Tuesday, June 17, 2008

MacArthur Series

Reading in the MacArthur Series starting with the section on Civic Engagement and immediately came across many interesting articles that illuminated, for me, some issues that we have been discussing in these forums.

Talk about the matrix of coincidence. Serendipity used to amaze me but I find myself counting on it now.

I liked the article by Howard Rheingold, he seems to be popping up every where I look the last while.

I also was interested in the Marina Umaschi Bers piece.
I was reading her bio and discovered she did her Phd under Turkle and Papert at the MIT Media Lab. Turkle and Papert have reworked the Claude Levi Strauss notion of Bricolage.

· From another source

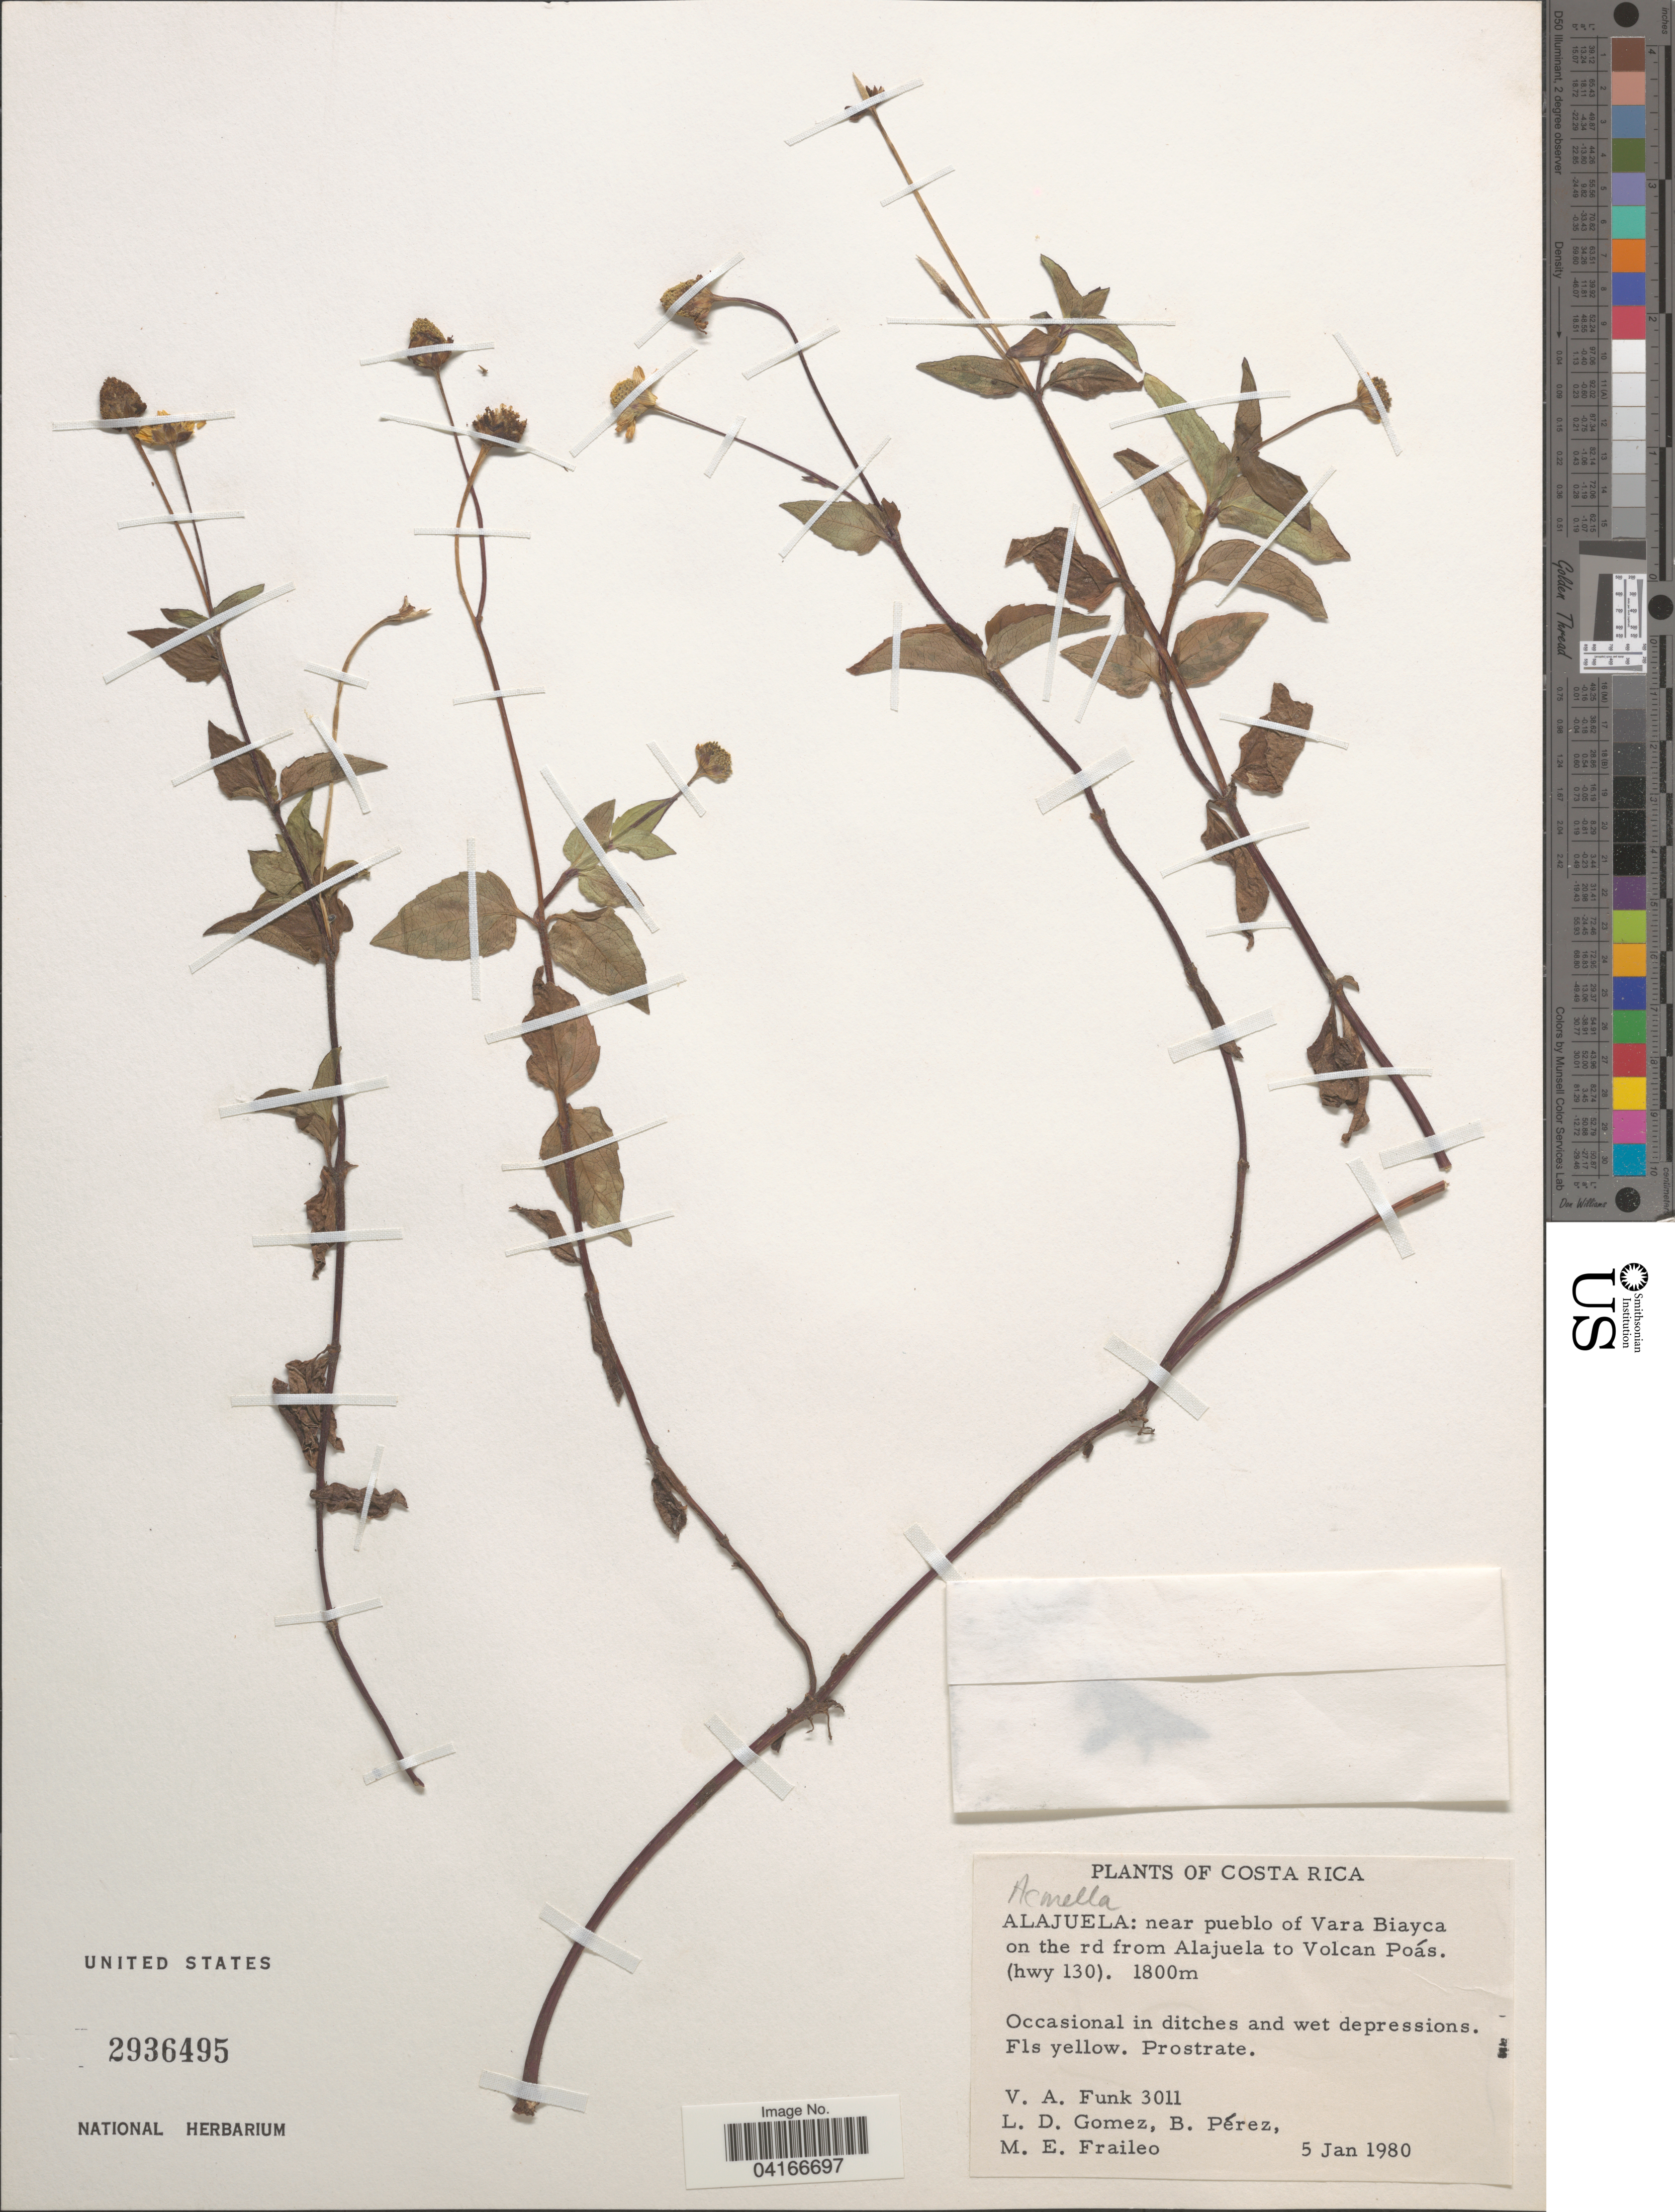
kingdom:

"Levi-Strauss used the idea of bricolage to contrast the analytic methodology of Western science with what he called a "science of the concrete" in primitive societies.11 The bricoleur scientist does not move abstractly and hierarchically from axiom to theorem to corollary. Bricoleurs construct theories by arranging and rearranging, by negotiating and renegotiating with a set of well-known materials." (Turkle and Papert, 1992)

As I mentioned in my introductory comments, I consider myself a bricoleur, putting things together out of bits and pieces using unconventional means. This certainly fits as part of the pedagogy of propinquity and also reflects a useful mindset for making sense out of the vast amount of resources on the Internet.

I went on to look at the issues raised by S. Shyam Sundar and his discussion of how technological affordances have affected the credibility of online information. An excellent illustration of this issue is found in the ongoing discussion about the validity, credibility and reliability of Wikipedia. This dialog continues on the Internet and within Wikipedia itself. When anybody can create a Journal and claim authority it is evermore necessary to develop and use critical thinking skills.

These skills must be honed even further because some of our traditional shortcuts for attributing authority and credibility have been undermined by questionable practices and outright fraud. I'm thinking of the process of peer-review in academic journals and how this whole process has been undermined and subverted by practices of tobacco and pharmaceutical corporations.

When such bastions of empirical evidence as the New England Journal of Medicine change their editorial policies to accommodate pharmaceutical corporations, that whole system of intellectual authority and credibility-granting is thrown into question.

No longer can we look to certain institutions to be bastions of truth. The Catholic Church had a doctrine of Imprimatur that said that a literary or similar work had been declared "free of error" in matters of Roman Catholic doctrine. It was an intellectual control mechanism to reduce the chances of the laity being exposed to heresy. This doctrine also made things very difficult for the Liberation Theologists especially those who were considered as adopting the views and attitudes of socialism or communism.

We can no longer grant any institution or individual theorist the unquestioned of authority, the right of Imprimatur. And it is evermore important that scholar practitioners become aware of some of the ways that academic fraud is perpetuated and expose it when ever it occurs.

That puts me back to another of the themes that is emerging for me, the punk philosophy of questioning authority. Edupunk is a very liberating impulse.

I look forward to hearing what others have to say about these articles and others in the MacAurthur series.


Turkle, S., & Papert, S. (1992). Epistemological Pluralism and the Revaluation of the Concrete. Journal of Mathematical Behavior, 11(1), 3-33.